[PATCH] migration/postcopy: Recognise the recovery states as 'in_postcopy'

Dr. David Alan Gilbert (git) posted 1 patch 4 years, 7 months ago
Test docker-clang@ubuntu passed
Test docker-mingw@fedora passed
Test docker-quick@centos7 passed
Test checkpatch passed
Test asan passed
Test FreeBSD passed
Patches applied successfully (tree, apply log)
git fetch https://github.com/patchew-project/qemu tags/patchew/20190923174942.12182-1-dgilbert@redhat.com
Maintainers: "Dr. David Alan Gilbert" <dgilbert@redhat.com>, Juan Quintela <quintela@redhat.com>
migration/migration.c | 9 ++++++++-
1 file changed, 8 insertions(+), 1 deletion(-)
[PATCH] migration/postcopy: Recognise the recovery states as 'in_postcopy'
Posted by Dr. David Alan Gilbert (git) 4 years, 7 months ago
From: "Dr. David Alan Gilbert" <dgilbert@redhat.com>

Various parts of the migration code do different things when they're
in postcopy mode; prior to this patch this has been 'postcopy-active'.
This patch extends 'in_postcopy' to include 'postcopy-paused' and
'postcopy-recover'.

In particular, when you set the max-postcopy-bandwidth parameter, this
only affects the current migration fd if we're 'in_postcopy';
this leads to a race in the postcopy recovery test where it increases
the speed from 4k/sec to unlimited, but that increase can get ignored
if the change is made between the point at which the reconnection
happens and it transitions back to active.

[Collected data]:
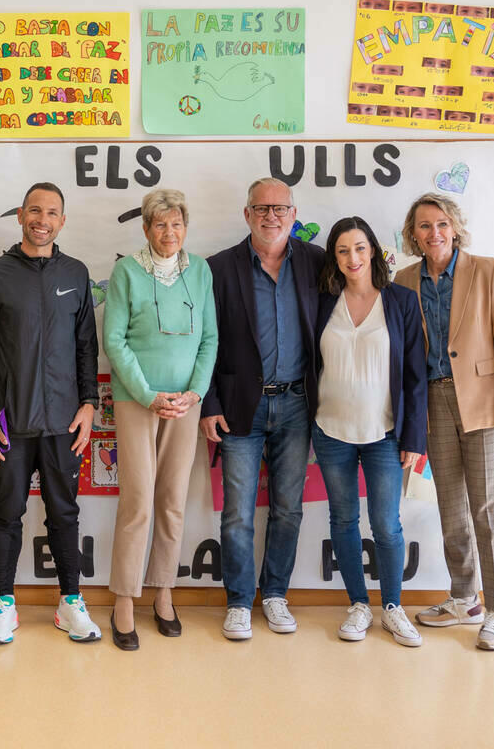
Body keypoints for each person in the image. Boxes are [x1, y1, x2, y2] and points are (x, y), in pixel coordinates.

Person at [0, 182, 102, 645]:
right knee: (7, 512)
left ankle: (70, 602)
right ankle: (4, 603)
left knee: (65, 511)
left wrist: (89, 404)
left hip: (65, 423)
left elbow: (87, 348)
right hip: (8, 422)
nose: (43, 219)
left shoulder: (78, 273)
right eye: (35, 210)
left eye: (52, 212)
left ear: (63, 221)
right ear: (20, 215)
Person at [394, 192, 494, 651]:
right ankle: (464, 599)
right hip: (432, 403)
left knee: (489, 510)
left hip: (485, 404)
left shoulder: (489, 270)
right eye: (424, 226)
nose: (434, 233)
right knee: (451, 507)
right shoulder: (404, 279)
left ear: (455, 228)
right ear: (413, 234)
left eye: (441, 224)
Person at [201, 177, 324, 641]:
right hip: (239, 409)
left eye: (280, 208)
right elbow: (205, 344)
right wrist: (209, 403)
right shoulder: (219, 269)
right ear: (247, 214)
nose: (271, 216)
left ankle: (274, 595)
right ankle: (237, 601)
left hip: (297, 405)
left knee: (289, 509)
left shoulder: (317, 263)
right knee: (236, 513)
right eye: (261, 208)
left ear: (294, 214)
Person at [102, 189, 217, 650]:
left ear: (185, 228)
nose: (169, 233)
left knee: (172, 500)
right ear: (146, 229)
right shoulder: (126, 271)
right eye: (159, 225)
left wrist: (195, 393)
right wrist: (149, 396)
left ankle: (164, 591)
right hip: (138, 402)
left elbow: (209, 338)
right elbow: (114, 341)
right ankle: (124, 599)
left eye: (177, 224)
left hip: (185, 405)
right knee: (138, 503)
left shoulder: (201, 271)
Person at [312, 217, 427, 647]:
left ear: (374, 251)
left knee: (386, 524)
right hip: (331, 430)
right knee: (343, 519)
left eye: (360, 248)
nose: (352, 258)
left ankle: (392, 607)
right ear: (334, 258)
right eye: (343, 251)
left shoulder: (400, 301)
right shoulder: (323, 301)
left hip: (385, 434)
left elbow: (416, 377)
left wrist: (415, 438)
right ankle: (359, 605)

[Assigned task]:
Copy out the entire page for the QEMU postcopy recovery-state patch, word for word and line for line.

[Answer space]:
[PATCH] migration/postcopy: Recognise the recovery states as 'in_postcopy'

Dr. David Alan Gilbert (git) posted 1 patch 4 years, 7 months ago
Test docker-clang@ubuntu passed
Test docker-mingw@fedora passed
Test docker-quick@centos7 passed
Test checkpatch passed
Test asan passed
Test FreeBSD passed
Patches applied successfully (tree, apply log)
git fetch https://github.com/patchew-project/qemu tags/patchew/20190923174942.12182-1-dgilbert@redhat.com
Maintainers: "Dr. David Alan Gilbert" <dgilbert@redhat.com>, Juan Quintela <quintela@redhat.com>
migration/migration.c | 9 ++++++++-
1 file changed, 8 insertions(+), 1 deletion(-)
[PATCH] migration/postcopy: Recognise the recovery states as 'in_postcopy'
Posted by Dr. David Alan Gilbert (git) 4 years, 7 months ago
From: "Dr. David Alan Gilbert" <dgilbert@redhat.com>

Various parts of the migration code do different things when they're
in postcopy mode; prior to this patch this has been 'postcopy-active'.
This patch extends 'in_postcopy' to include 'postcopy-paused' and
'postcopy-recover'.

In particular, when you set the max-postcopy-bandwidth parameter, this
only affects the current migration fd if we're 'in_postcopy';
this leads to a race in the postcopy recovery test where it increases
the speed from 4k/sec to unlimited, but that increase can get ignored
if the change is made between the point at which the reconnection
happens and it transitions back to active.